I learned that in a situation like this there are many variables that determine the outcome. There were complications after the surgery. Very scary stuff for me with no medical knowledge and no health issues until this. Complications that if not addressed quickly could have had my story ending very differently. But God. Period.
I also ponder the possibility that I could have died. Along with that, I know I could have ended up living with the results of a variety of after surgery complications that would have made a tough situation tougher and perhaps negatively impacted my quality of life.
My quality of life. It’s very different now, in a good way. It is new and beautiful and so sweet.
HERE, I learned the vast difference between knowing and KNOWING. Before this happened, if asked, I would have said, “Of course I know my Savior loves me!” A knee jerk, right-answer-for-a-Christian answer. But now, I see so clearly that no, I didn’t really know this. I didn’t really know this at all.
Now I KNOW. He loves me enough that He orchestrated different situations in my story so that I would finally be able to see, really see, all that I have access to in my relationship with Him. I am so humbled, and so in awe of what He has shown me, and I never want to stop nurturing this whole new perspective. I want to embrace it, and embody it, and let others know that this newfound amazement at all He is…is real. REAL.

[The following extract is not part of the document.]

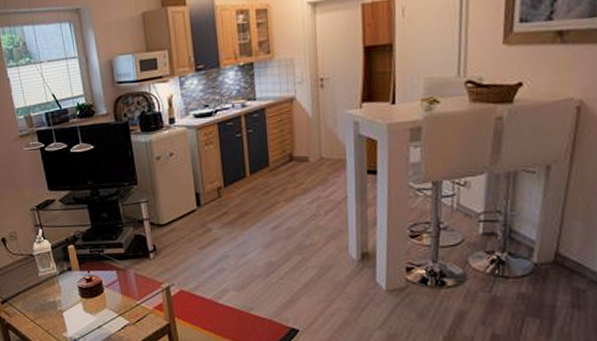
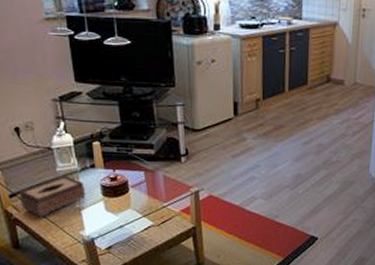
tissue box: none [9,280,66,321] -> present [19,176,86,217]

HERE is where I belong. A new home for me. I want to start a new journey. One where I begin to learn to appreciate the wide open spaces and embrace the unknowns with this newfound confidence that I am never alone, and I am so loved. Always. Whether I feel it or not.
He has given me beautiful new shapes instead of my perfectly aligned rows. I am His tapestry, brilliant, beautifully designed, a masterpiece. The glory I see HERE is His.
Come Thou Fount of every blessing, tune my heart to sing thy grace; Streams of mercy, never ceasing, call for songs of loudest praise. Teach me some melodious sonnet, sung by flaming tongues above. Praise the mount! I’m fixed upon it, mount of thy redeeming love.
(Excerpt from Come Thou Fount of Every Blessing, Robert Robinson, 1757).
Again, beautiful writing. I love reading your stories!
Amen sister! GOD is SO good, all the time…. but in the valleys HE is always there, carrying us through, making us better and more complete in HIM. Love you!